WHAT YOU ARE ASKED TO DO:
Reproduce, exactly and only, the lines of the data that follows from the one containing "NÄCHSTER BEITRAG" down to the one containing "ข้อสังเกตอีกอย่าง", without pictures.

-- DATA FOR PROCESSING follows --

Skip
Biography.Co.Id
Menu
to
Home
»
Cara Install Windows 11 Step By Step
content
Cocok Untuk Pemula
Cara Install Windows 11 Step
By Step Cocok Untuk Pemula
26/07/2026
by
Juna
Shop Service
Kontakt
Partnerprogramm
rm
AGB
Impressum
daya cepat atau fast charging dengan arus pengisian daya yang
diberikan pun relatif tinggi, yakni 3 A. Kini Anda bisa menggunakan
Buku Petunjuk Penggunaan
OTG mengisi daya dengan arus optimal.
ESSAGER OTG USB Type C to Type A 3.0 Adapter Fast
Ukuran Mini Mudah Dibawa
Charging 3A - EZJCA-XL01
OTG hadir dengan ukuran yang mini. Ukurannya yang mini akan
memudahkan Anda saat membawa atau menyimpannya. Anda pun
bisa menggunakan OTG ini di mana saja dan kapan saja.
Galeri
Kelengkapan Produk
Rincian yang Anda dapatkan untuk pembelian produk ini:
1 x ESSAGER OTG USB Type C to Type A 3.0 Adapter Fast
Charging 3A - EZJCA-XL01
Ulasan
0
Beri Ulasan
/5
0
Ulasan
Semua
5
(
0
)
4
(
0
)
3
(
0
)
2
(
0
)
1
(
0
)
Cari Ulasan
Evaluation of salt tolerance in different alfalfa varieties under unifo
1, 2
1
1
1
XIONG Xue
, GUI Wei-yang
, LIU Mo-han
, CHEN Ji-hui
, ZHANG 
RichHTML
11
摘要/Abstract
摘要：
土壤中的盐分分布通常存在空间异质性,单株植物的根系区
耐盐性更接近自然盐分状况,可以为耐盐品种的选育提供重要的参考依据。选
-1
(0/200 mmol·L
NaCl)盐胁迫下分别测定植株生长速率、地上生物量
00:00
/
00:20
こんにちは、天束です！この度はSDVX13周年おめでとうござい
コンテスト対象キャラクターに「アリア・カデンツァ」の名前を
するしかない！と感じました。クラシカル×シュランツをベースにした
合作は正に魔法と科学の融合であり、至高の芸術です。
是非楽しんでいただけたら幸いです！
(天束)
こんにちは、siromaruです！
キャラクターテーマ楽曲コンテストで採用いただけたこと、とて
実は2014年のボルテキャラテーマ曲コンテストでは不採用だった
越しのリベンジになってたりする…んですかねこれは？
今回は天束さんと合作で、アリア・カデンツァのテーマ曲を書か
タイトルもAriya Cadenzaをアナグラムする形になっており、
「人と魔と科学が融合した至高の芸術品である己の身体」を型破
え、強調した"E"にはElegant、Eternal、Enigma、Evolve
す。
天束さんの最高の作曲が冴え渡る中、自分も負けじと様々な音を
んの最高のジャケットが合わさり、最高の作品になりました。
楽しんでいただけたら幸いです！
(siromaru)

-- DATA FOR PROCESSING concluded --
-- DATA FOR PROCESSING follows --

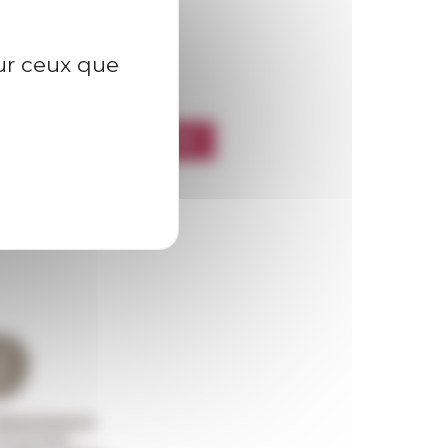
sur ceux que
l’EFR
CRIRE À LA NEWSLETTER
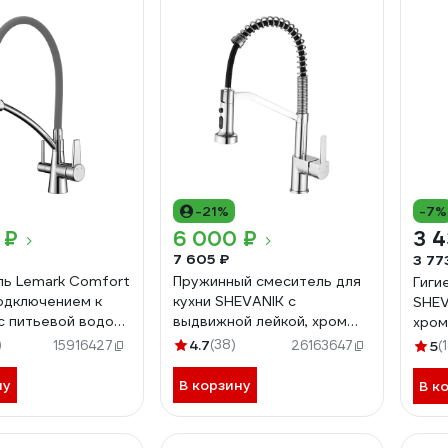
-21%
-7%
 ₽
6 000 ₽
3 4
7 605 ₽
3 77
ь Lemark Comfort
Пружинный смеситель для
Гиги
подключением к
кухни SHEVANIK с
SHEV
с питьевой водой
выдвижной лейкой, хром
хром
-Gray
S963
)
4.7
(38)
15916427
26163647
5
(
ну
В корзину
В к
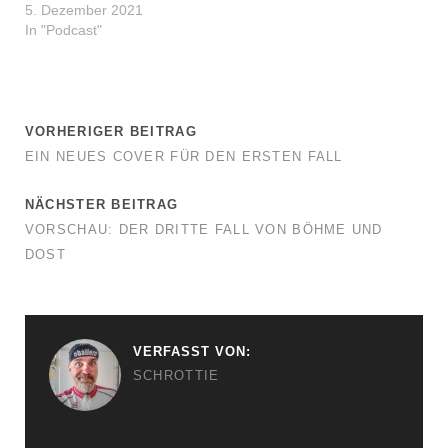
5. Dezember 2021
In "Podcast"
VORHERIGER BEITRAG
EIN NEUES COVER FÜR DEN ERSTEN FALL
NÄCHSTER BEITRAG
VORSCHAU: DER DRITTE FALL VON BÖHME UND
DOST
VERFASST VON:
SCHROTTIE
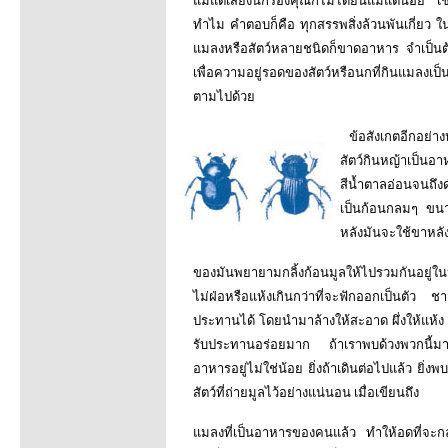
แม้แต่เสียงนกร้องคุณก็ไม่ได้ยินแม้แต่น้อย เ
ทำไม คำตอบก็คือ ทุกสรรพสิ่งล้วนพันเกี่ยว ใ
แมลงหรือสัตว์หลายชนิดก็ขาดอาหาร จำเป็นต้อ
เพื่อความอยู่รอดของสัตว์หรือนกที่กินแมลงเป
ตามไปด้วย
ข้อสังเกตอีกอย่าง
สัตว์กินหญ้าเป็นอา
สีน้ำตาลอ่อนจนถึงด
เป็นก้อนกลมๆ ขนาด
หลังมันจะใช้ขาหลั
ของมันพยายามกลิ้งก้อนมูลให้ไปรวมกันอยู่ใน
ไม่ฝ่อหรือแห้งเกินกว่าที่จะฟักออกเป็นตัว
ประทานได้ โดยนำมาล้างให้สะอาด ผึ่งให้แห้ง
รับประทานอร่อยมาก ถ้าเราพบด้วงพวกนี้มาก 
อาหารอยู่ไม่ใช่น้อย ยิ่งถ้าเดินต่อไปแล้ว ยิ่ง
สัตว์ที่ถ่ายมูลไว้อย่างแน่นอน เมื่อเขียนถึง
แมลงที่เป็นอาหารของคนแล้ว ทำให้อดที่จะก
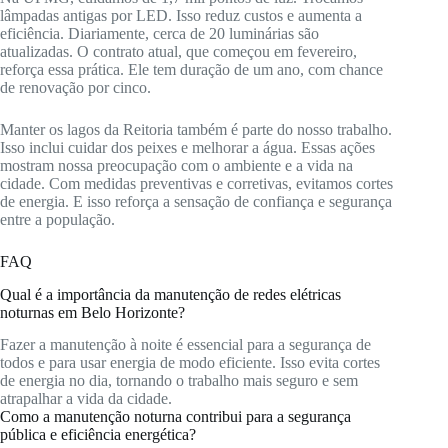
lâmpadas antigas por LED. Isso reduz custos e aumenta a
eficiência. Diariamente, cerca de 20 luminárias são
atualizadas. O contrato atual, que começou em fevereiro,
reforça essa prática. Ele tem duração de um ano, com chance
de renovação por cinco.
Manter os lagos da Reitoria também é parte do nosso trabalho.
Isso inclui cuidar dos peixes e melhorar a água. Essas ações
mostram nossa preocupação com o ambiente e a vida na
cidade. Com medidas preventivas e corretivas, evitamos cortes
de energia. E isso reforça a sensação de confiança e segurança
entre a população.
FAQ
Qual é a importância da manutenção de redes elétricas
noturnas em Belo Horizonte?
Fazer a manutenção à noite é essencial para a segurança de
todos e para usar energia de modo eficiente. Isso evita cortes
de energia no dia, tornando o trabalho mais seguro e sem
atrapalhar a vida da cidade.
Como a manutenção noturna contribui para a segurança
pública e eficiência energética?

-- DATA FOR PROCESSING concluded --

TASK OUTPUT:
NÄCHSTER BEITRAG
VORSCHAU: DER DRITTE FALL VON BÖHME UND
DOST
VERFASST VON:
SCHROTTIE
แม้แต่เสียงนกร้องคุณก็ไม่ได้ยินแม้แต่น้อย เ
ทำไม คำตอบก็คือ ทุกสรรพสิ่งล้วนพันเกี่ยว ใ
แมลงหรือสัตว์หลายชนิดก็ขาดอาหาร จำเป็นต้อ
เพื่อความอยู่รอดของสัตว์หรือนกที่กินแมลงเป
ตามไปด้วย
ข้อสังเกตอีกอย่าง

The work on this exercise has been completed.